------ Selected extract ------

Noam Chomsky responded by telling the activists that he wanted to go ahead with the programme he had committed to, but that he and his interlocutor, Vijay Prashad, would begin the proceedings by reading out a prepared statement in which they would spell out their views on big business including the Tatas. Obviously they were not going to present a particularly edifying picture of the business conglomerate’s activities. Expectedly, therefore, when the festival organisers got wind of Chomsky’s intentions, they cancelled the programme, without, of course, telling him why. The festival’s director later issued an appropriately grand statement about how greatly they valued every individual’s freedom of expression, but why, despite all that, they could not allow someone’s ‘personal agenda’ to run away with the spirit of the festival. For good measure, the director also threw in a mention of the very high regard he apparently held Chomsky in.

------

→ Work task 1
In the passage about the festival programme, who was to be Noam Chomsky's interlocutor?

------ Entries provided ------

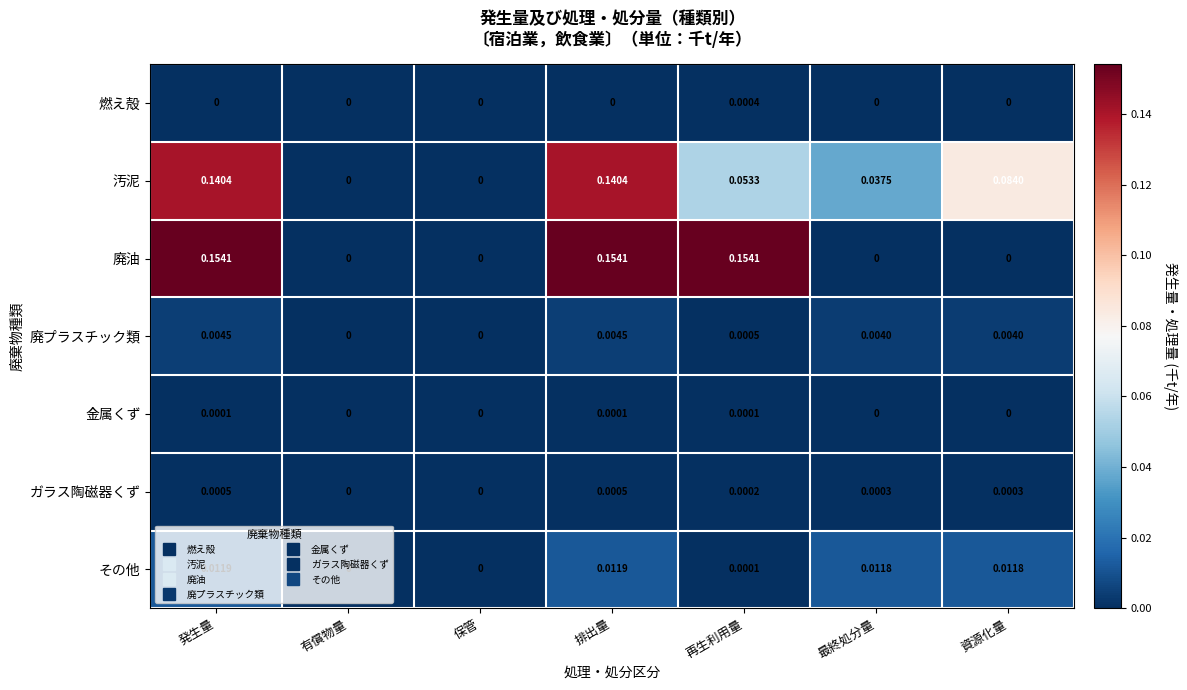

Is the value of 汚泥 at 最終処分量 greater than the value of 燃え殻 at 排出量?

Yes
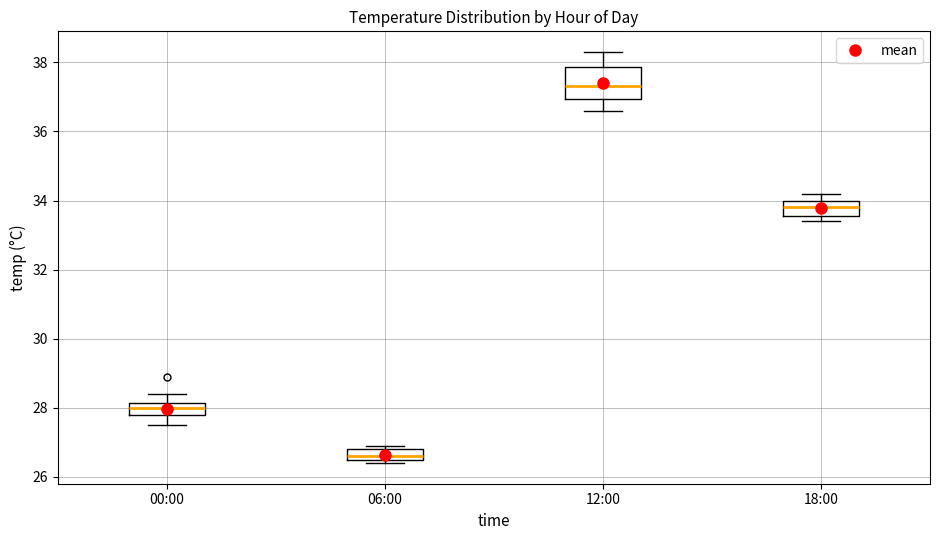

Reading left to right, read every box against the y-axis: the position of its median line, the range the box covers, and the ends of its whiskers. The values are not printed on the chart, so give them approximately, as read against the axis.

00:00: median 28.0, box 27.8 to 28.2, whiskers 27.6 to 28.4
06:00: median 26.6 (just above the box's lower edge), box 26.6 to 26.8, whiskers 26.4 to 27.0
12:00: median 37.4, box 37.0 to 37.8, whiskers 36.6 to 38.4
18:00: median 33.8, box 33.6 to 34.0, whiskers 33.4 to 34.2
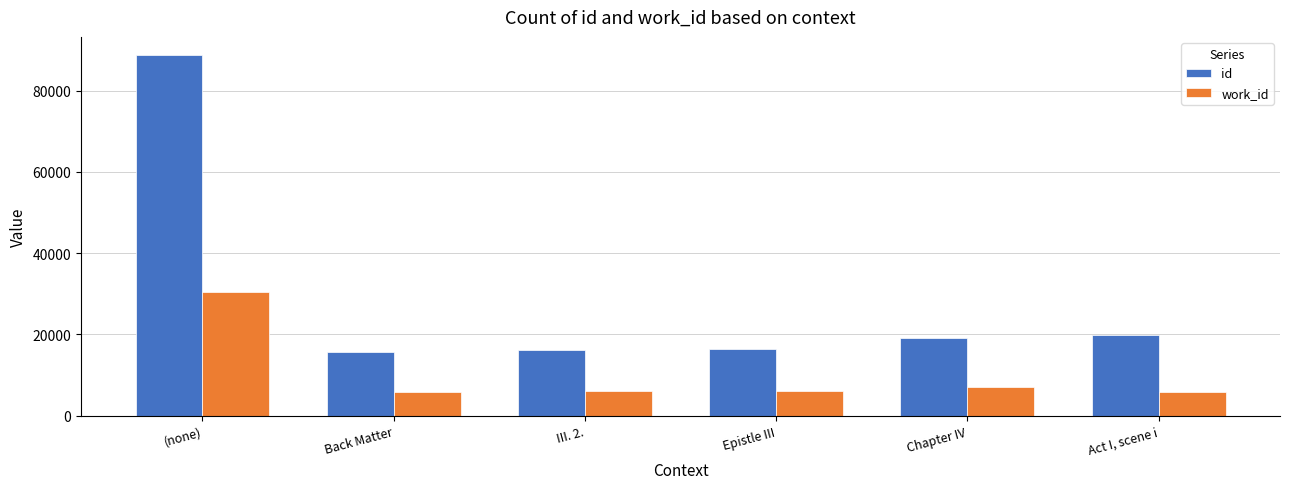

What is the total value across all series at Chapter IV?

26185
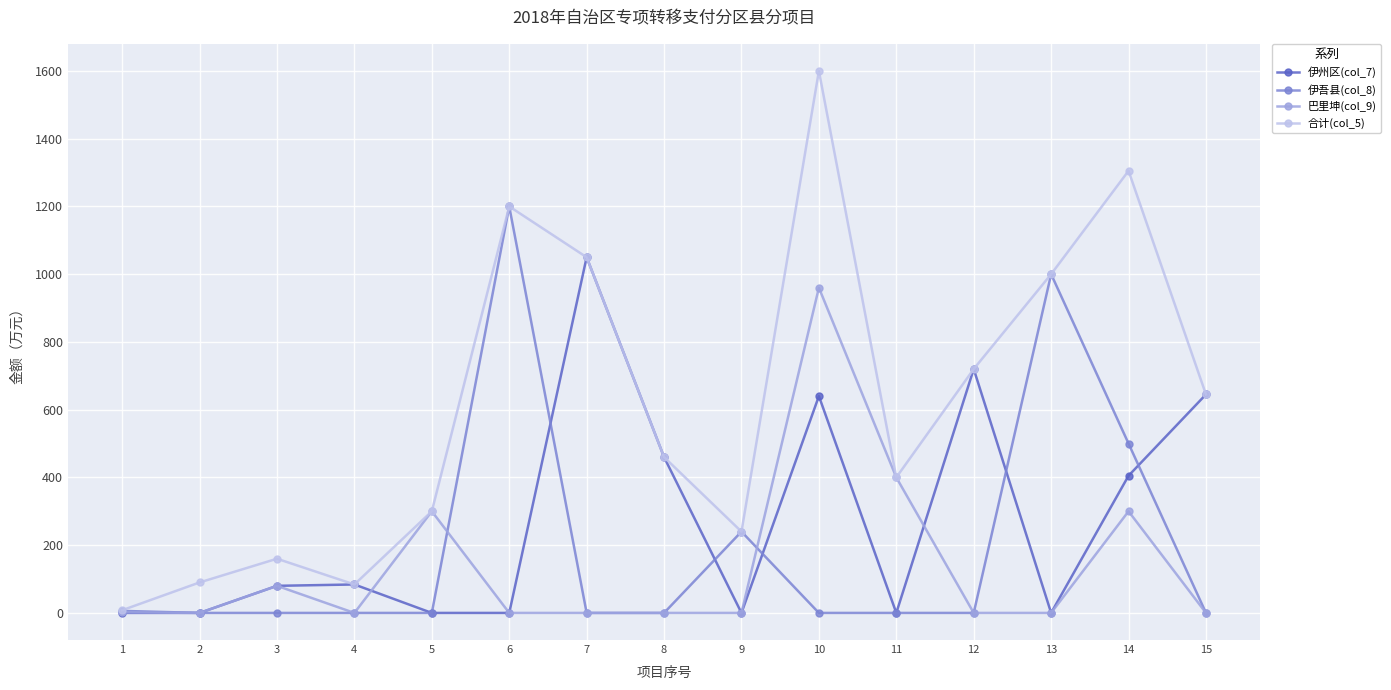

The value of 合计(col_5) at 11 is 552. True or false?

False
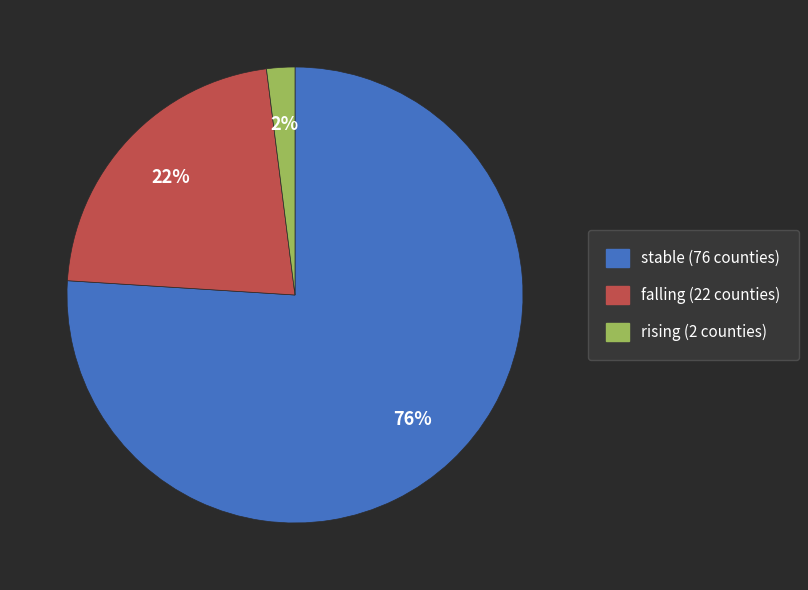

To the nearest percent, what percentage of the pie is falling?

22%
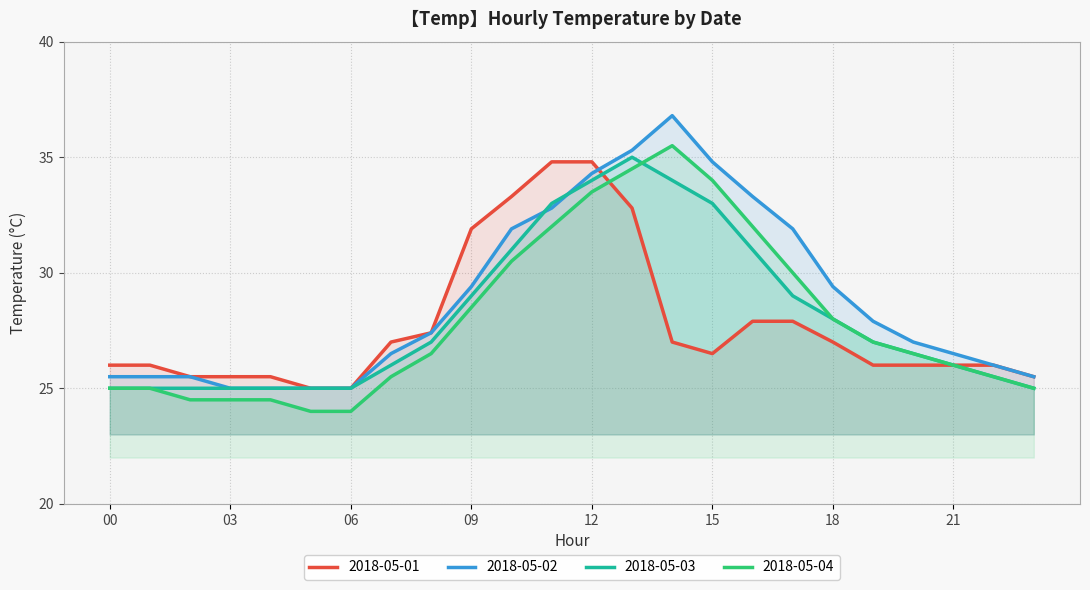

What is the maximum value for 2018-05-03?

35.0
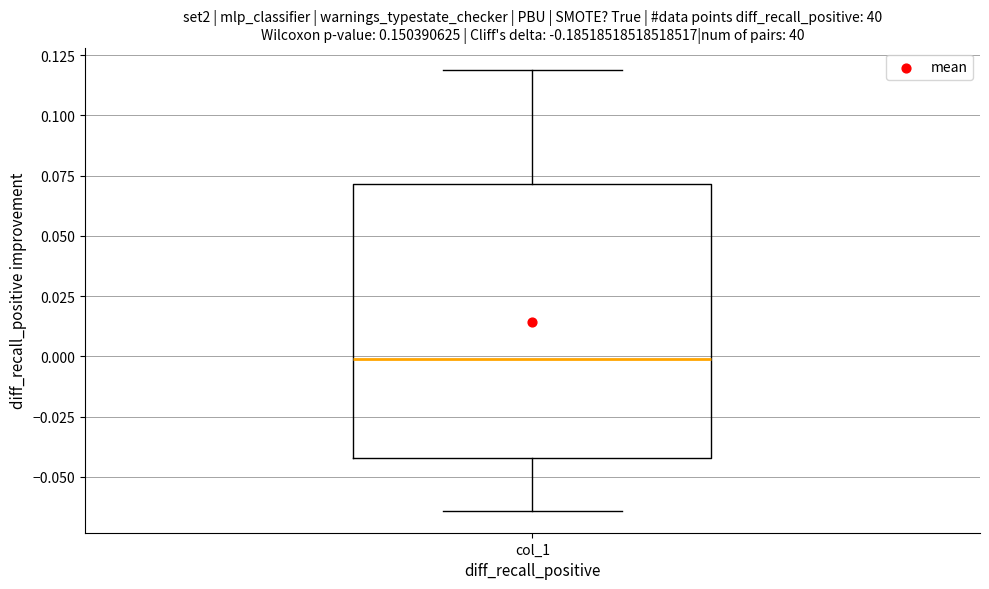

Where does the lower whisker of the box for col_1 end on the y-axis? The values are not printed on the chart, so give them approximately, as read against the axis.

-0.065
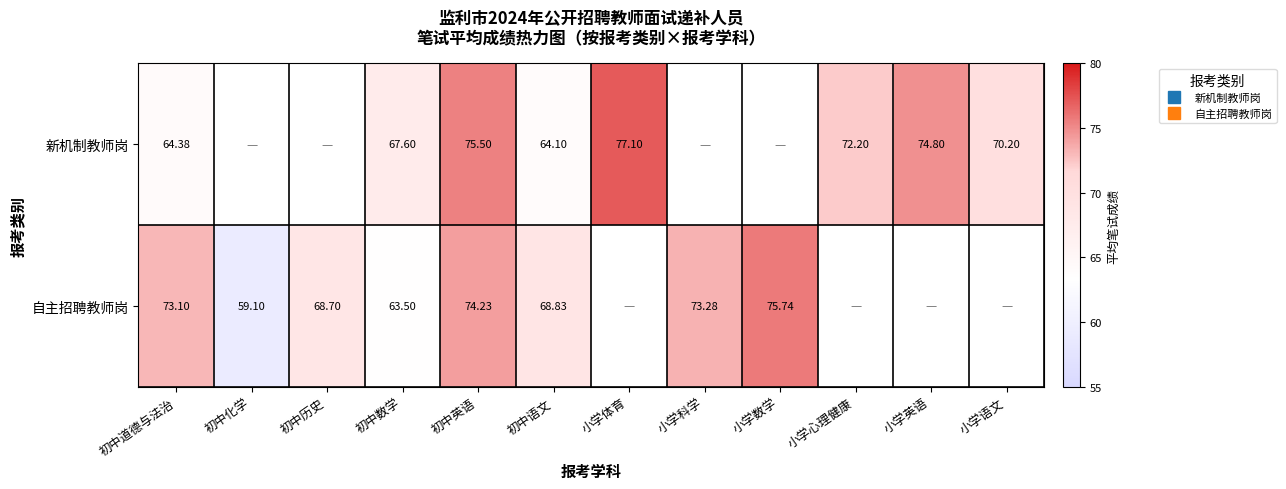

Which has a higher value, 初中数学 or 小学英语?

小学英语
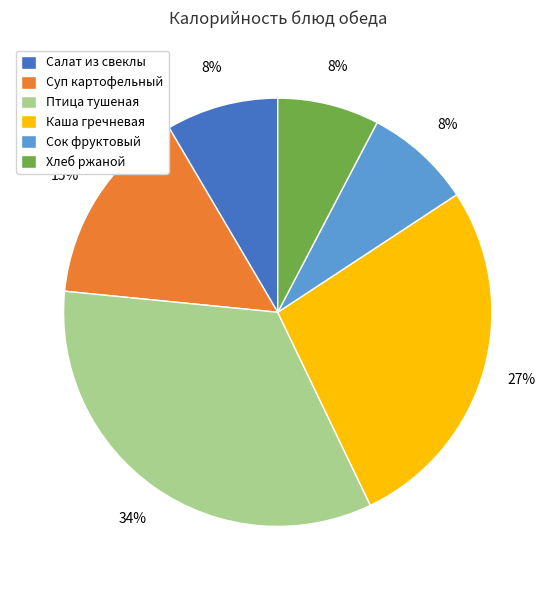

Which category has the biggest portion of the pie?

Птица тушеная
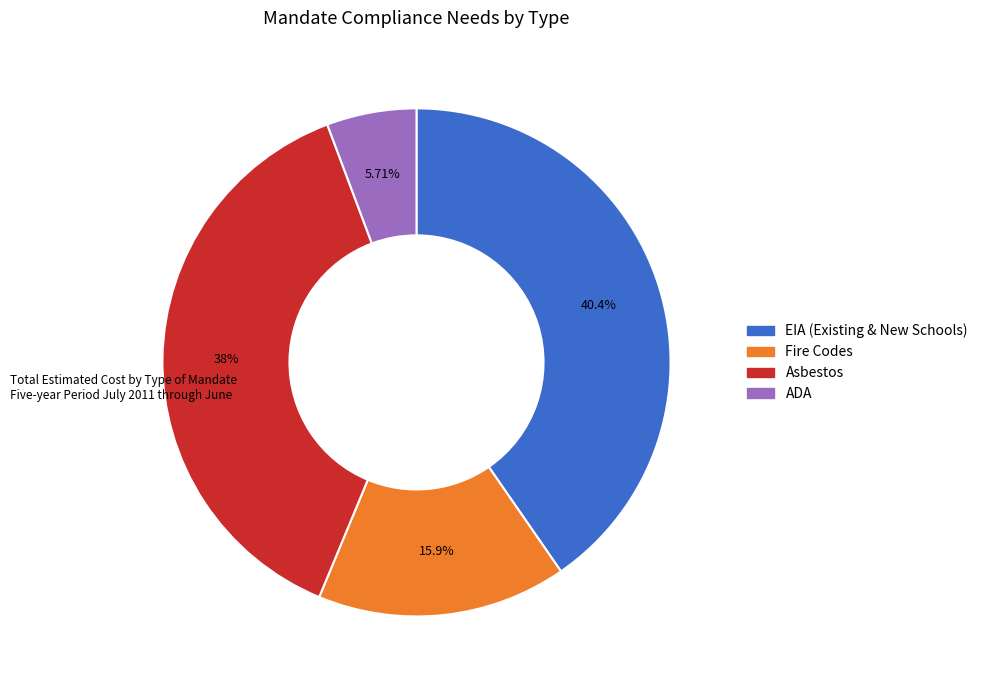

Does any single category account for the majority?

No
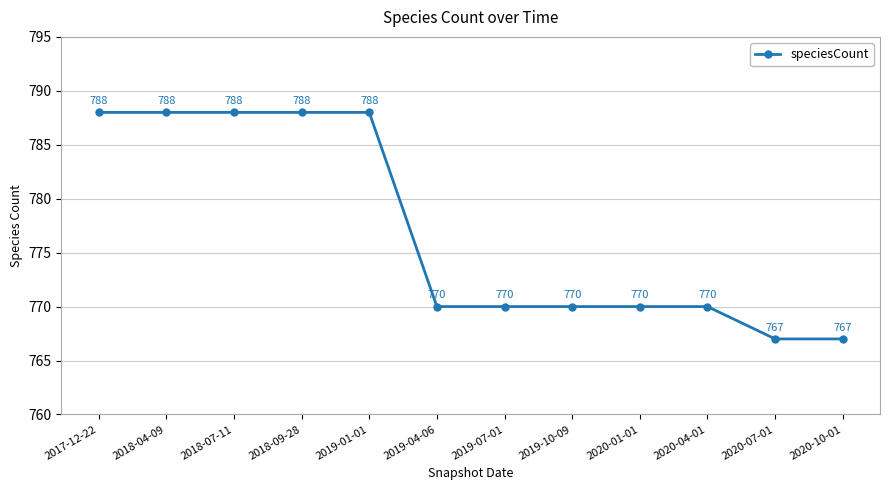

The value at 2019-04-06 is 1247. True or false?

False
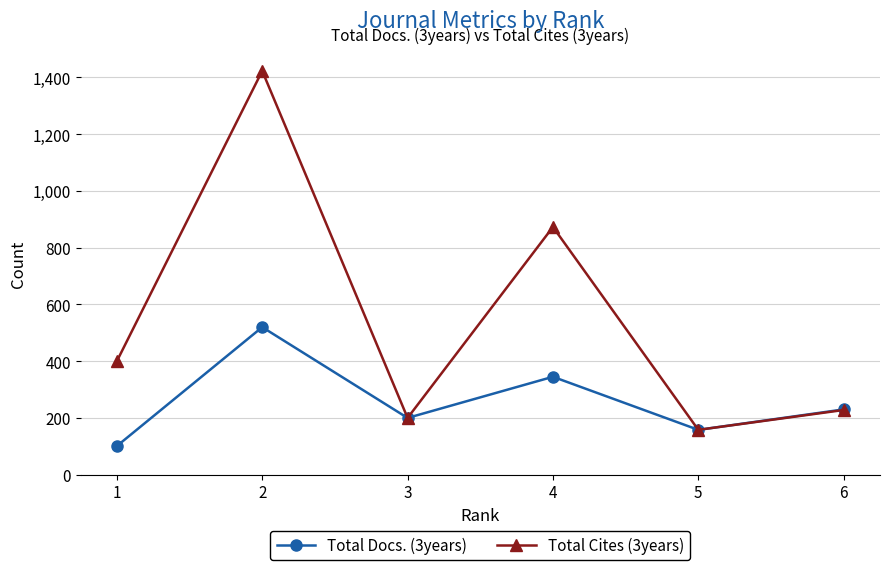

What is the approximate value of Total Cites (3years) at 2?

1423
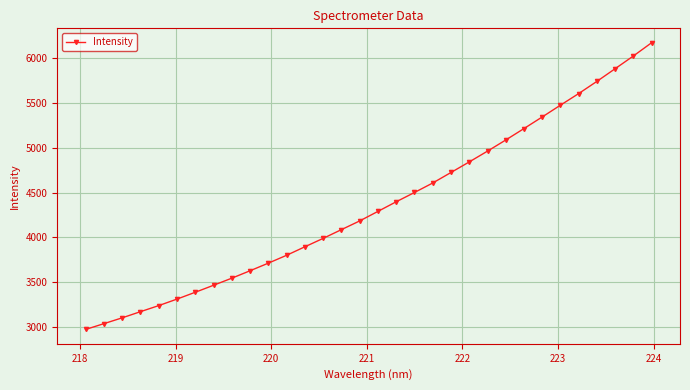

True or false: there are more than 1 points higher than both neighbors.

False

------

→ Work task 2
Reproduce the entire figure comprehension listing above without any changes, leaving out the pictures.

→ Answer space 1
Vijay Prashad

→ Answer space 2
Is the value of 汚泥 at 最終処分量 greater than the value of 燃え殻 at 排出量?

Yes

Reading left to right, read every box against the y-axis: the position of its median line, the range the box covers, and the ends of its whiskers. The values are not printed on the chart, so give them approximately, as read against the axis.

00:00: median 28.0, box 27.8 to 28.2, whiskers 27.6 to 28.4
06:00: median 26.6 (just above the box's lower edge), box 26.6 to 26.8, whiskers 26.4 to 27.0
12:00: median 37.4, box 37.0 to 37.8, whiskers 36.6 to 38.4
18:00: median 33.8, box 33.6 to 34.0, whiskers 33.4 to 34.2

What is the total value across all series at Chapter IV?

26185

The value of 合计(col_5) at 11 is 552. True or false?

False

To the nearest percent, what percentage of the pie is falling?

22%

What is the maximum value for 2018-05-03?

35.0

Where does the lower whisker of the box for col_1 end on the y-axis? The values are not printed on the chart, so give them approximately, as read against the axis.

-0.065

Which has a higher value, 初中数学 or 小学英语?

小学英语

Which category has the biggest portion of the pie?

Птица тушеная

Does any single category account for the majority?

No

The value at 2019-04-06 is 1247. True or false?

False

What is the approximate value of Total Cites (3years) at 2?

1423

True or false: there are more than 1 points higher than both neighbors.

False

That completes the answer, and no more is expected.